Rosja wobec eskalacji działań wojennych w Górskim Karabachu
Od czasu rozpoczęcia intensywnych działań wojennych w nieuznawanej na arenie międzynarodowej Republice Górskiego Karabachu prezydent Władimir Putin dwukrotnie (27 i 29 września) rozmawiał telefonicznie z premierem Armenii Nikolem Paszynianem; w obu przypadkach inicjatywa należała do strony armeńskiej. Minister spraw zagranicznych Siergiej Ławrow odbył rozmowy telefoniczne z jego odpowiednikami z Armenii, Turcji i Azerbejdżanu. Według informacji strony ormiańskiej, niepotwierdzonej dotąd przez Rosję, o sytuacji dyskutowali także sekretarze bezpieczeństwa Rosji i Armenii – Nikołaj Patruszew oraz Armen Grigorian. Duma Państwowa wydała specjalne oświadczenie dotyczące eskalacji konfliktu. Odnosząc się do deklaracji Turcji o gotowości wojskowego wsparcia Azerbejdżanu, rzecznik prasowy Kremla Dmitrij Pieskow zaznaczył, że warto powstrzymać się od takich zapowiedzi, które są „dolewaniem oliwy do ognia”.

========

OPIS ZADANIA: Kontynuuj tekst o reakcji Rosji na walki w Górskim Karabachu od miejsca, w którym się kończy.

UDOSTĘPNIONE MATERIAŁY:
========

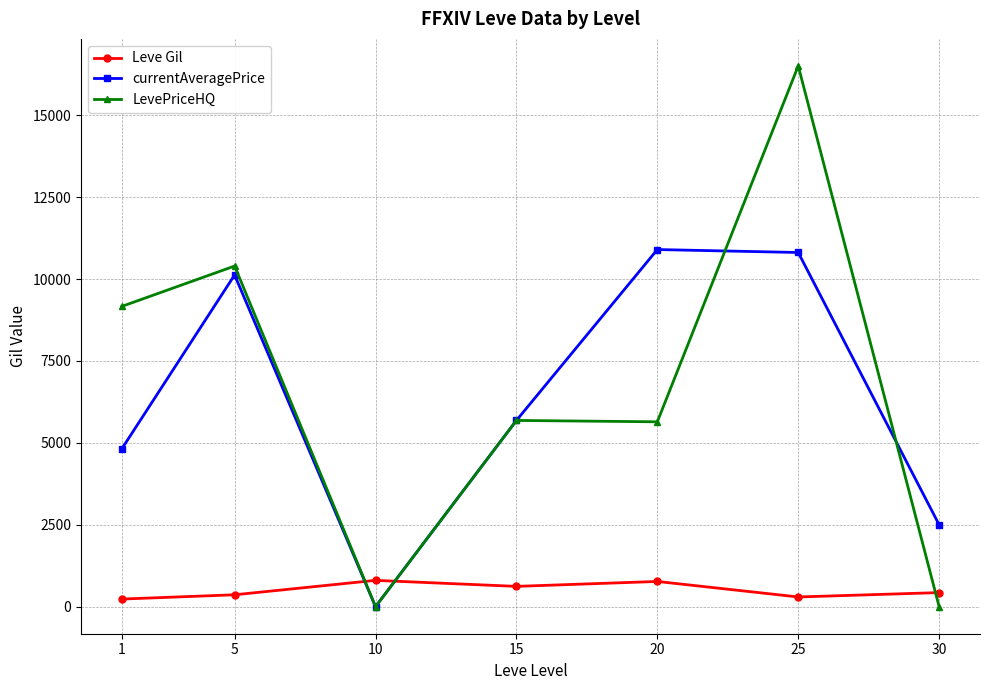

Which series has the widest spread of values?

LevePriceHQ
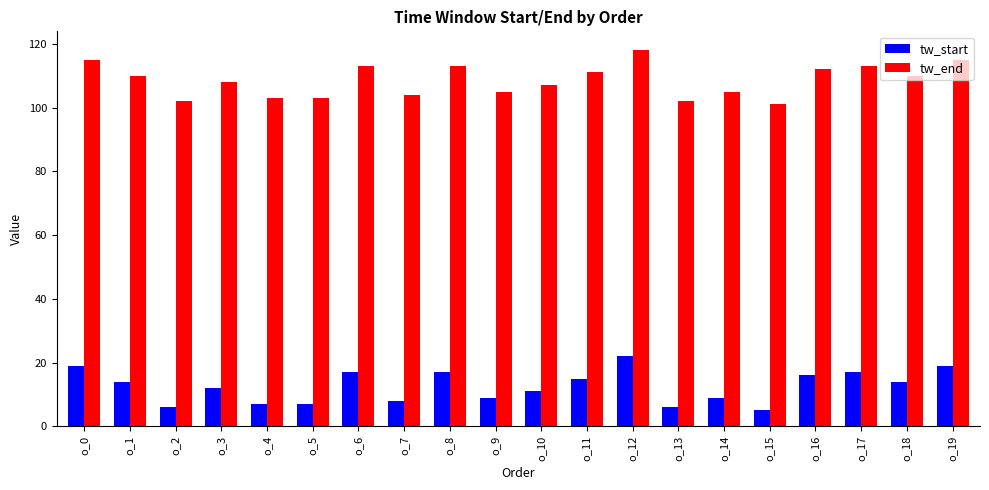

What is the sum of the tw_start values at o_17 and o_16?

33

========

ODPOWIEDŹ:
Zgodnie z oficjalnymi komunikatami powyższe działania dyplomatyczne Moskwy ograniczyły się do wezwania do zaprzestania walk i do konsekwentnego nawoływania do podjęcia mediacji w ramach Mińskiej Grupy OBWE. Publicznie nie padła natomiast propozycja jakiejkolwiek nowej inicjatywy pokojowej. Rosja nie próbowała oskarżać żadnej ze stron o wszczęcie walk, starając się – w odróżnieniu od Turcji – nie opowiadać po którejkolwiek ze stron konfliktu. Oficjalnie nie zaoferowała także Armenii udzielenia pomocy wojskowej w ramach sojuszu wojskowego OUBZ. Przedstawiciele tej organizacji podkreślili, że Armenia nie zwróciła się do sekretariatu OUBZ o taką pomoc, a jej przyznanie byłoby w obecnej sytuacji niezasadne, bowiem walki toczą się na obszarze spornym, a nie na terytorium właściwym Armenii.
Rosyjski przekaz propagandowy dotyczący konfliktu starał się tonować nastroje i przedstawiać punkt widzenia zarówno Armenii, jak i Azerbejdżanu. Jednocześnie część rosyjskiej propagandy forsowała opinię, że rzeczywistym inicjatorem i beneficjentem walk jest Turcja, która wykorzystuje konflikt karabaski, by dokuczyć znienawidzonym Ormianom oraz doprowadzić do zmiany układu sił w regionie i zdewaluowania dotychczasowej pozycji Rosji.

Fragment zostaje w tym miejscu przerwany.